Unter ihren vielen Weihnachtsgaben entdeckt Marie schließlich auch jenen Nussknacker, ein Geschenk ihres Paten Herrn Droßelmeier, der sie sofort fasziniert.Weil ihr übermütiger Bruder Fritz aber sogleich allzu harte Nüsse mit ihm zu knacken beginnt, verliert der Nussknacker einige seiner Zähne und Marie nimmt sich des verwundeten Holzmannes an. In der darauffolgenden Nacht geschehen seltsame Dinge in Maries Zimmer, der Nussknacker und die Husarenfiguren des Bruders Fritz werden lebendig und aus allen Ritzen erscheinen riesengroße Mäuse nebst ihrem siebenköpfigen Mäusekönig. Sehr detailreich und außerordentlich spannend wird nun das Entspinnen einer furiosen Schlacht, in welcher sich die vom Nussknacker angeführte Husarenarmee und der gruselige Mäusekönig mit seinem Heer gegenüberstehen, beschrieben. Mit einem beherzten Eingreifen ins Geschehen kann Marie die drohende Niederlage der Nussknackerfraktion verhindern, trägt jedoch eine Verletzung durch eine Glasscherbe davon und muss zur Vermeidung des befürchteten Wundfiebers einige Zeit das Bett hüten. Pate Droßelmeier erzählt während seines Besuchs an Maries Krankenbett die geheimnisvolle Geschichte von der verwunschenen Prinzessin Pirlipat, der harten Nuss Krakatuk, der Hexe Frau Mauserinks, Mutter des siebenköpfigen Mäusekönigs, und dem kunstfertigen Uhrmacher, der kein anderer als der Pate Droßelmeier selbst ist, sowie dessen Neffe aus Nürnberg, welcher zum Nussknacker verwandelt wurde und dem der Hofastronom voraussagt, dass er einst König werde und seine Missgestalt verschwindet, wenn der siebenköpfige Sohn von Frau Mauserinks von seiner Hand fällt und ein Mädchen ihn trotz seines Aussehens liebgewinnt.

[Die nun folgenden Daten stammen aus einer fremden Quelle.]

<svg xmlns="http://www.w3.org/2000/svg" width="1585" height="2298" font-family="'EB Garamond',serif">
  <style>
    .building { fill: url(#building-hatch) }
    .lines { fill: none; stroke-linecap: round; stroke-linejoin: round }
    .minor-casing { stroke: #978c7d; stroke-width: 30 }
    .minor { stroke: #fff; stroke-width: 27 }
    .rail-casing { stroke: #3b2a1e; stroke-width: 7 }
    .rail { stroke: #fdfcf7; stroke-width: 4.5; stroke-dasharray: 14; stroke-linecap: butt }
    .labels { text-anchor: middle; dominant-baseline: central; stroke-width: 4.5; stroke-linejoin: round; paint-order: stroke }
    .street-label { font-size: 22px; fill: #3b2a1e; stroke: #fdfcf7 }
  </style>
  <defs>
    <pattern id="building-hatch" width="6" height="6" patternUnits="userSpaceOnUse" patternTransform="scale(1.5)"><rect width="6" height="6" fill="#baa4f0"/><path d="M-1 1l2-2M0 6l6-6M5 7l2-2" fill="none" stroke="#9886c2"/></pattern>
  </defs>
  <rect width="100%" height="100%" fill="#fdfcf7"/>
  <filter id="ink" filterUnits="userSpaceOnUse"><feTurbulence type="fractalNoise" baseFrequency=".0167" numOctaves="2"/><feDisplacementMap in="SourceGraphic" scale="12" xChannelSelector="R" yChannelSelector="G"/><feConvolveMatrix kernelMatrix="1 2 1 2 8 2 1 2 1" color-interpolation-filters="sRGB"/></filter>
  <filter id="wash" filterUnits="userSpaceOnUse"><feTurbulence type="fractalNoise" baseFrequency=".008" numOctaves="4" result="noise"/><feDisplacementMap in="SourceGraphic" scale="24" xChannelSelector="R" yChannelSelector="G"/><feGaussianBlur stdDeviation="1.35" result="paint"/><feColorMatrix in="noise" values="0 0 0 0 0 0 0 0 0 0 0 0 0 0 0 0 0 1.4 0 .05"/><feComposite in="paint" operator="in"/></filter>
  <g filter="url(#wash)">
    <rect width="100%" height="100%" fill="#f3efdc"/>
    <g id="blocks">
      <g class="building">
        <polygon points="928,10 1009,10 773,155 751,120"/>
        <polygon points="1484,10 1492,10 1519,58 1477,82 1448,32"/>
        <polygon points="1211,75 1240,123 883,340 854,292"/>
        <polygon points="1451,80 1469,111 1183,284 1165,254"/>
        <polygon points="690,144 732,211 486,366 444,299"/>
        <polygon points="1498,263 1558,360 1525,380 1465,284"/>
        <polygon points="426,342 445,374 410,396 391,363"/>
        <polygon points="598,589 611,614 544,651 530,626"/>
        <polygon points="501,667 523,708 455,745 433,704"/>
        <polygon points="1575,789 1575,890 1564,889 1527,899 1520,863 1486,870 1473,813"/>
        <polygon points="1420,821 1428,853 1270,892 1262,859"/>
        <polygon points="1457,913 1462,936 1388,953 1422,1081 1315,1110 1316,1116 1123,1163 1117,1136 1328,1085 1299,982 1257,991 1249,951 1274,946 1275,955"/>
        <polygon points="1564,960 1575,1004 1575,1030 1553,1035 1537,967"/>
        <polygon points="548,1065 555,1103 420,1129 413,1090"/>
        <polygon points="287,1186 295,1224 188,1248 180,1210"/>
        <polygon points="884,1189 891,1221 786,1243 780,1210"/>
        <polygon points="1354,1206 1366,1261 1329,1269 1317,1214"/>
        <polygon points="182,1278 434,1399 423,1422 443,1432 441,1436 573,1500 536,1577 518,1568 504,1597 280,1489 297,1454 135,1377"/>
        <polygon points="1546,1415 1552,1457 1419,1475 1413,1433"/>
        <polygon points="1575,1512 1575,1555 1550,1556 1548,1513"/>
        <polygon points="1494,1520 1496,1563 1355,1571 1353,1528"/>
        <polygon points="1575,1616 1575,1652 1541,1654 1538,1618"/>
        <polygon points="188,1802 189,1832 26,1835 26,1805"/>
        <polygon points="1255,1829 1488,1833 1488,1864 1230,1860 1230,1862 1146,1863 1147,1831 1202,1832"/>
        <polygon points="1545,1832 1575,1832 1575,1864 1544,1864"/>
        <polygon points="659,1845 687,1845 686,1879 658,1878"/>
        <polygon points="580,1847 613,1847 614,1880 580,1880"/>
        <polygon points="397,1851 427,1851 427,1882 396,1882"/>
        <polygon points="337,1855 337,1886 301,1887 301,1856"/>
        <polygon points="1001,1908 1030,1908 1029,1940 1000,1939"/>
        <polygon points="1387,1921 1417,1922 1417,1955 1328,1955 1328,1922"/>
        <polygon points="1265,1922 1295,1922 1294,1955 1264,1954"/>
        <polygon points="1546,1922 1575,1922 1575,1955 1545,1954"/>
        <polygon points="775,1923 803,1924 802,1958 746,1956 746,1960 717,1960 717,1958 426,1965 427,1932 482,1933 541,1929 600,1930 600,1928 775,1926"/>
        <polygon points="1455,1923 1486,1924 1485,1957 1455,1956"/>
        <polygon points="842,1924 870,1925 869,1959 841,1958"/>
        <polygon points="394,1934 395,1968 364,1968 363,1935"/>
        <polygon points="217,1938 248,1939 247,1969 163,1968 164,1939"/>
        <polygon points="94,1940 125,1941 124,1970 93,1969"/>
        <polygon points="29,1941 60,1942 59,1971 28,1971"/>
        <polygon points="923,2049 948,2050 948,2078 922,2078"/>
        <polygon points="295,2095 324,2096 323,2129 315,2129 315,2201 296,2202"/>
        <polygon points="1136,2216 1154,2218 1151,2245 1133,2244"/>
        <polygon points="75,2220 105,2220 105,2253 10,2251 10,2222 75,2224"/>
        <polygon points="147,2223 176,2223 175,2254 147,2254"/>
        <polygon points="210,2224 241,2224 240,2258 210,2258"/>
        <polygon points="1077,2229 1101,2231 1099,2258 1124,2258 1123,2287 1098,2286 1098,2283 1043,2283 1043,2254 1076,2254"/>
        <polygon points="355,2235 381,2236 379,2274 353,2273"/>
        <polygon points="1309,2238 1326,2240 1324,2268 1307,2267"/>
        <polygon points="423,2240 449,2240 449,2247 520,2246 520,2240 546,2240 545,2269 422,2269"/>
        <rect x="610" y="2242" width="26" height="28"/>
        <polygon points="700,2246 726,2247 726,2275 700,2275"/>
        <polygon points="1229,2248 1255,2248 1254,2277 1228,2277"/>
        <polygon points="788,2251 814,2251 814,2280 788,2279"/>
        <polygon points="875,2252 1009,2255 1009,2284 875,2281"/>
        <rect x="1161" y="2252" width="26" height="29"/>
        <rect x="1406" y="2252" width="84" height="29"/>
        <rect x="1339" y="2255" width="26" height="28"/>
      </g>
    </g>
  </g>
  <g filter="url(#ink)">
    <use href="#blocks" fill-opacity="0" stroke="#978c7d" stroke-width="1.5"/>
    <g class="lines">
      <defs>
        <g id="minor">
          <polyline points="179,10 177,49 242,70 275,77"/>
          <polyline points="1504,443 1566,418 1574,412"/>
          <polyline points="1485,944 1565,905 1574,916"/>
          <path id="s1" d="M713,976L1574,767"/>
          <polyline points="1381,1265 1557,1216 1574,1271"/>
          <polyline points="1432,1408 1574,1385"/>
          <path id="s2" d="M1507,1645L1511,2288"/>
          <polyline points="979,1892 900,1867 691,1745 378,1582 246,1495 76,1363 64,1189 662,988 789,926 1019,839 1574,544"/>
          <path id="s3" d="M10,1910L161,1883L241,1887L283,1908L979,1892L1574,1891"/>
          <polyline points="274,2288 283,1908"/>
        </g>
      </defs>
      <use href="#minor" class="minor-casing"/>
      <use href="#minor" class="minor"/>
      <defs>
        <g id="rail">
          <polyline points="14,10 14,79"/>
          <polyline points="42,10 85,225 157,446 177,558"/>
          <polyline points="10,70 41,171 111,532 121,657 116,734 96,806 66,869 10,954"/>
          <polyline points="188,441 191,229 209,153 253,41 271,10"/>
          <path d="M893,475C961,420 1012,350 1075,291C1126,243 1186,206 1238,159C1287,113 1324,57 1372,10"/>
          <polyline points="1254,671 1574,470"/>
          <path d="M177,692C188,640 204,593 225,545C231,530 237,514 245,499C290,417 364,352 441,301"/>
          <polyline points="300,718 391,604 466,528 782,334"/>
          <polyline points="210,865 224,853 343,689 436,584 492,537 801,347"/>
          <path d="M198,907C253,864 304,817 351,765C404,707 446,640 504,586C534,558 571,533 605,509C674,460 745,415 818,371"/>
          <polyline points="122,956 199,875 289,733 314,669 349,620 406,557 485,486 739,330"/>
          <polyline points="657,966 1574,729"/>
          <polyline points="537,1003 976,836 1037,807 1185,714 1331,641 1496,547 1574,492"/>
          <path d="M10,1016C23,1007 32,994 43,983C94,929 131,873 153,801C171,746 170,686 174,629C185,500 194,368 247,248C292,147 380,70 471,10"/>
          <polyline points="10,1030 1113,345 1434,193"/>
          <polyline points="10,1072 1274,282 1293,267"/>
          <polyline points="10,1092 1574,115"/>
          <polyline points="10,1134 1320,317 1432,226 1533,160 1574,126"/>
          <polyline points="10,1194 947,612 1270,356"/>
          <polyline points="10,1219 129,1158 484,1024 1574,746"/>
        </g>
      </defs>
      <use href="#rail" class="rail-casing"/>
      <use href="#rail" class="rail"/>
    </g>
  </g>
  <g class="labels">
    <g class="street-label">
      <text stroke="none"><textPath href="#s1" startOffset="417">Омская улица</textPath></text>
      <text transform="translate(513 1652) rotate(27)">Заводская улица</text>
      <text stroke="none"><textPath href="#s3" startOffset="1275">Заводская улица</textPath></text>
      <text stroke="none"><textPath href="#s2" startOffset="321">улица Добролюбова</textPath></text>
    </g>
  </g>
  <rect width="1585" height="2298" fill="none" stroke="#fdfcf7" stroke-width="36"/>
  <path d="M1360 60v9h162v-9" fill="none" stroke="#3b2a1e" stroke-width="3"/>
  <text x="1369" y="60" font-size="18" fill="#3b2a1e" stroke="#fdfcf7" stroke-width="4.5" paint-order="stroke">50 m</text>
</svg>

Marie erahnt bald die wahre Identität ihres Nussknackers und wird im folgenden Geschehen zugleich staunende Zeugin und unmittelbar Beteiligte der Prophezeiung.

Die Erzählung entwickelt einen ungewöhnlich spannungs- und phantasiereichen Sog beim Lesen sowie beim Betrachten der traumhaften Bilder, dem man sich schwer entziehen kann und so lässt sich der Leser die in ihm entstehenden finalen Bilder von Zuckermandeln, Bonbonwiesen, Mandelmilchsee, Konfitürenhain und Marzipanschloss genießend gemeinsam mit Marie und dem Nussknacker förmlich auf der Zunge zergehen und in weihnachtliche Hochstimmung versetzen.